_What is expected_
Reproduce exactly, from the data that follows, the line with "Cultura & Spettacolo", the line with "18 febrero 2026", and every line that lies between them.
═══ Exercise data ═══
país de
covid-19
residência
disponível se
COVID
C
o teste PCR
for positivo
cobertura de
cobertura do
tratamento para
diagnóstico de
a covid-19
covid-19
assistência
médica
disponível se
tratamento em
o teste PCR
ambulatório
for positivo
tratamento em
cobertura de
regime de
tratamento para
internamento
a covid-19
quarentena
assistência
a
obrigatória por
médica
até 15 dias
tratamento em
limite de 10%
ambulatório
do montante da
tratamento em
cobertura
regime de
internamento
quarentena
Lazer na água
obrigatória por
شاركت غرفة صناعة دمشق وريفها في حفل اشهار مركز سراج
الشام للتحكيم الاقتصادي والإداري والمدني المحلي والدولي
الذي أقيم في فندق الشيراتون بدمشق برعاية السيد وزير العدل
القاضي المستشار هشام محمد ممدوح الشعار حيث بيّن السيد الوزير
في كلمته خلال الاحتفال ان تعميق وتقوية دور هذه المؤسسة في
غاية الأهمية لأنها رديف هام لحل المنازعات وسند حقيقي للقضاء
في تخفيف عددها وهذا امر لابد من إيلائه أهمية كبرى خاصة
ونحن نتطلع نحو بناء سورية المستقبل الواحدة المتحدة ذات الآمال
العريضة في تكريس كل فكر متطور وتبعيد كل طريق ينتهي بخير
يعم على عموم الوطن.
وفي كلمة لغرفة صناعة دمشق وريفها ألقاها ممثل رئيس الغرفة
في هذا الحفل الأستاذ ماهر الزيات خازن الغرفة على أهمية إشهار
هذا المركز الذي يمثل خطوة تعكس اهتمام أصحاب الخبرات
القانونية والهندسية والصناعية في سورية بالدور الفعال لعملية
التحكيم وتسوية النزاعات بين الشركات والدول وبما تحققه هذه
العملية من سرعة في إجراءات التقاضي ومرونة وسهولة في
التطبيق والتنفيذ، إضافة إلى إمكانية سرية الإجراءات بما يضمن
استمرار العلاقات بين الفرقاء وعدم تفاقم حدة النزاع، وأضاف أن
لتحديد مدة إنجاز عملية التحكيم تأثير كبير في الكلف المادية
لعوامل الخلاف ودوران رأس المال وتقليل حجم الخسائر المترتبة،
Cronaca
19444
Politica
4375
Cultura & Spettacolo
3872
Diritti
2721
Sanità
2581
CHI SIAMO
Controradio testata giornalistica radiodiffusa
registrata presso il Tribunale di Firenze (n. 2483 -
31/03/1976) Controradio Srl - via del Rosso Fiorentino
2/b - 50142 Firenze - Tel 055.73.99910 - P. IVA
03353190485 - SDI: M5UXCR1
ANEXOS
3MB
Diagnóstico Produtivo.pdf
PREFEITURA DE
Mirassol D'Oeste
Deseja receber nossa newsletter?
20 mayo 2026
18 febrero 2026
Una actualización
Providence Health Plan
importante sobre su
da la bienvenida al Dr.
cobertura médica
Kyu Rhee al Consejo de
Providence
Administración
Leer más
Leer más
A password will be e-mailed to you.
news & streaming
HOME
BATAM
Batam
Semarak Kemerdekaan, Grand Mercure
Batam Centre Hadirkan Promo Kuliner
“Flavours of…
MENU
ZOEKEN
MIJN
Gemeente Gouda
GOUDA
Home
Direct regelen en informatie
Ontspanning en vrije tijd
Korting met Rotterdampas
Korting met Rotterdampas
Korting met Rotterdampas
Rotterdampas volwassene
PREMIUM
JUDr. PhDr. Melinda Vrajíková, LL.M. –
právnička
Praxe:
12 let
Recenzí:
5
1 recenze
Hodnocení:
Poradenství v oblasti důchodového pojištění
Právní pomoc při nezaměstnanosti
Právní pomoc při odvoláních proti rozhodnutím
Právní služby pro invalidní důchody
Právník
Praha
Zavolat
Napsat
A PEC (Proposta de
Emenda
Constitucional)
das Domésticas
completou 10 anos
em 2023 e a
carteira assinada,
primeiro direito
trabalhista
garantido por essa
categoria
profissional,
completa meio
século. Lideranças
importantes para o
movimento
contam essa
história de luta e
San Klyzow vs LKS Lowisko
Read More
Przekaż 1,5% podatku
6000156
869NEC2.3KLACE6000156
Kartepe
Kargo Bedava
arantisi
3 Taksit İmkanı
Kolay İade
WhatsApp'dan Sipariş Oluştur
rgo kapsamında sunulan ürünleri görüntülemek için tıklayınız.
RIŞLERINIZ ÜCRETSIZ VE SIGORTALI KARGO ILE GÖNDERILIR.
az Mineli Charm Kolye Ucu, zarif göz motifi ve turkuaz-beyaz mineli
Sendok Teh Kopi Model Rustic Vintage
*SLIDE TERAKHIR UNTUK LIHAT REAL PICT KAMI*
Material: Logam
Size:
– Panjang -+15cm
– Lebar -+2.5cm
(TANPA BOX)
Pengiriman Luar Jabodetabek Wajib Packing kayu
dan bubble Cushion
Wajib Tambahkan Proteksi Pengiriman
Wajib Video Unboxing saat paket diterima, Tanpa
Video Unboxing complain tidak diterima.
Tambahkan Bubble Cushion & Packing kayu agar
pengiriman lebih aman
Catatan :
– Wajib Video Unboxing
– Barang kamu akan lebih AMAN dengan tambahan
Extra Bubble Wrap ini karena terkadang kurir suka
═══
═══ Exercise data ═══
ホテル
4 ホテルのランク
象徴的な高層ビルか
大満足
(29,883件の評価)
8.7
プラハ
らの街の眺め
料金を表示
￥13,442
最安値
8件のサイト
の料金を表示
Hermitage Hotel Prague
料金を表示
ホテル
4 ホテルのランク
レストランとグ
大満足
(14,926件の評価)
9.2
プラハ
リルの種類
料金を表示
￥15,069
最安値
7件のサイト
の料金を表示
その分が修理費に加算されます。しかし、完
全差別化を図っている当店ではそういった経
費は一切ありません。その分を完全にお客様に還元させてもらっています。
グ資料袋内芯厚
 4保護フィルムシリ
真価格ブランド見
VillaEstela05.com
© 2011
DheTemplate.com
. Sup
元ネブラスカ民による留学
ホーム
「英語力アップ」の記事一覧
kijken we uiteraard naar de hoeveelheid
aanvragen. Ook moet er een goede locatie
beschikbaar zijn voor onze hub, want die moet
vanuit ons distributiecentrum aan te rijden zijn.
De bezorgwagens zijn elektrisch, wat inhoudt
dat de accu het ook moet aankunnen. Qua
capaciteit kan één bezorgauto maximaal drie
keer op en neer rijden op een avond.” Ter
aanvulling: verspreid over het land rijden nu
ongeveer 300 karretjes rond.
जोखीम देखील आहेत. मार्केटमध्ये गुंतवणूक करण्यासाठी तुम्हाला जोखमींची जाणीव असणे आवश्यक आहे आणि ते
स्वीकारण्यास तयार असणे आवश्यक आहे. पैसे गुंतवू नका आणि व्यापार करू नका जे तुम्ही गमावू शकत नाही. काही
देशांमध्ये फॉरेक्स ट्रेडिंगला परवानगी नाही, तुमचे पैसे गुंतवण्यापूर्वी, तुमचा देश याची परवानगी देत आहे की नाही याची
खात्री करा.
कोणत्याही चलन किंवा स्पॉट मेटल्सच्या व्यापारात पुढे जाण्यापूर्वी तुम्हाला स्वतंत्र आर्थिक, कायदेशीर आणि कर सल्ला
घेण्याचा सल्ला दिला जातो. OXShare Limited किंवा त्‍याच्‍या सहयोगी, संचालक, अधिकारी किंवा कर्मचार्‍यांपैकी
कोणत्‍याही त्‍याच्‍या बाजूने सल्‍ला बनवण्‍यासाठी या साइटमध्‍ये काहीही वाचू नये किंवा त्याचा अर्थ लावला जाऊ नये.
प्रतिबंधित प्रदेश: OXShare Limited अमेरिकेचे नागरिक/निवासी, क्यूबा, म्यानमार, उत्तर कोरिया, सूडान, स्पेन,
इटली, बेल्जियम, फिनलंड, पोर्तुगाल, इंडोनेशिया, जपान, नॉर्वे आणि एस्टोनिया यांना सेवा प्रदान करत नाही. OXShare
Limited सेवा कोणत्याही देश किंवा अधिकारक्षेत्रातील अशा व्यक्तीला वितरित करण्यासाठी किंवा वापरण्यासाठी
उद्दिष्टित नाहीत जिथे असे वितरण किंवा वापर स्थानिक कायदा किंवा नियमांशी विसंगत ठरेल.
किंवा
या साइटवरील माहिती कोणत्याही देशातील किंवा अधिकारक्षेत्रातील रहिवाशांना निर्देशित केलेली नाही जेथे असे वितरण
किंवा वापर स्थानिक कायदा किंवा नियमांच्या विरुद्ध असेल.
═══
_Answer area_
Cultura & Spettacolo
3872
Diritti
2721
Sanità
2581
CHI SIAMO
Controradio testata giornalistica radiodiffusa
registrata presso il Tribunale di Firenze (n. 2483 -
31/03/1976) Controradio Srl - via del Rosso Fiorentino
2/b - 50142 Firenze - Tel 055.73.99910 - P. IVA
03353190485 - SDI: M5UXCR1
ANEXOS
3MB
Diagnóstico Produtivo.pdf
PREFEITURA DE
Mirassol D'Oeste
Deseja receber nossa newsletter?
20 mayo 2026
18 febrero 2026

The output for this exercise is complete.